Not paid enough, workers who train AI use… AI

A study reveals that many workers training the AI ​​models would themselves use AI in the course of their work. What to question the valuation of these training tasks, often extremely low.

MIT’s technology magazine, the MIT Technology Review, reports a study by the École Polytechnique Fédérale de Lausanne on the way in which artificial intelligences are trained. They would be more and more trained… by other artificial intelligences. The fault of too low remuneration of workers, encouraged to automate their tasks.

To be reliable, AI needs training

Let us recall how intelligence models are trained. As you surely know, they need gigantic amounts of data. However, not all data is equal: it must be the most accurate and reliable, since it will affect the capabilities of the final AI.

As reminded by MIT Technology Reviewmany companies pay casual workers on platforms“, taking the example of Mechanical Turk from Amazon, the best known. Captcha resolution, data labeling or text annotations: so many ” micro-tasks to be carried out, most often by inhabitants of poor or developing countries. A way of working highlighted in particular by Antonio Casilli in his book Waiting for robots .

To earn more, you have to work faster: the solution is AI

These workers are paid by the task, a few cents each time. To arrive at a suitable hourly rate, they are encouraged to do it as quickly as possible. To understand the mechanics of training, 44 people were hired by a team of researchers from the École Polytechnique Fédérale de Lausanneviathe Mechanical Turk platform to summarize 16 excerpts from medical research articles.
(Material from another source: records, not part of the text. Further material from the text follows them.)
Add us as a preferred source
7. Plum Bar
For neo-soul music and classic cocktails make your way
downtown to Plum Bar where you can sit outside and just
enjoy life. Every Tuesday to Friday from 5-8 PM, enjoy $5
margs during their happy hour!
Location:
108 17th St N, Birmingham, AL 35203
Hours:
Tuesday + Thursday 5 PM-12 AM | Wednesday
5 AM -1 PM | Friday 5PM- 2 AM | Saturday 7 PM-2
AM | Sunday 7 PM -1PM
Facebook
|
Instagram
The researchers analyzed the produced summaries using a self-trained AI model designed to determine whether or not a text was generated by ChatGPT. The signs are diverse: similar sentence forms, lack of variety in word choice. We also learn that they checked the keystrokes to find out if the hired workers had copied and pasted their summaries.

The resulting estimate is that between 33 and 46 percent of the 44 workers would have used text generation models like OpenAI’s ChatGPT. For researchers Veniamin Veselovsky, Manoel Horta Ribeiro and Robert West, this percentage could increase in the years to come, as AIs become more and more powerful and more accessible. Co-author Robert West clarified his thinking:I don’t think this is the end of crowdsourcing platforms. It just changes the dynamic.»

Why upgrading AI training work is needed

The problem with this use of ChatGPT in AI training is that it could gradually lead to errors in the already error-prone models, which can be seen extremely well with ChatGPT or Midjourney.

Two AIs, represented by robots, compete // Source: Image created by CssTricks with Midjourney[/caption]

The aforementioned study shows the need to verify whether data has been produced by an AI or by a human, and this, all the more so on training platforms. Controls of the latter should then be reinforced and AI companies would have more interest in internalizing this training phase. A mode of subcontracting which results in the exploitation of poor workers: this was shown by a survey by theTimelast January. Kenyan workers were paid less than two dollars an hour to train AI models developed by OpenAI.

If a system is built on exploiting and underpaying workers, it’s always vulnerable to “cheating” (=from their perspective, stopping wage theft). No need to ban text generation tools. We do need to pay decent wages and to acknowledge the status of workers. https://t.co/I5N8S75xtv

— Casilli | @casilli@mamot.fr (@AntonioCasilli) June 27, 2023

For sociologist Antonio Casilli, the problem is quite simple: “Sf a system is built on the exploitation and underpayment of workers, it is always vulnerable to ‘cheating’.“According to him, he is”no need to ban text generation tools. We must pay decent wages and recognize the status of workers.He is in favor of the generalization of the status of employee and not self-employed for those who train AI, in particular on specialized platforms.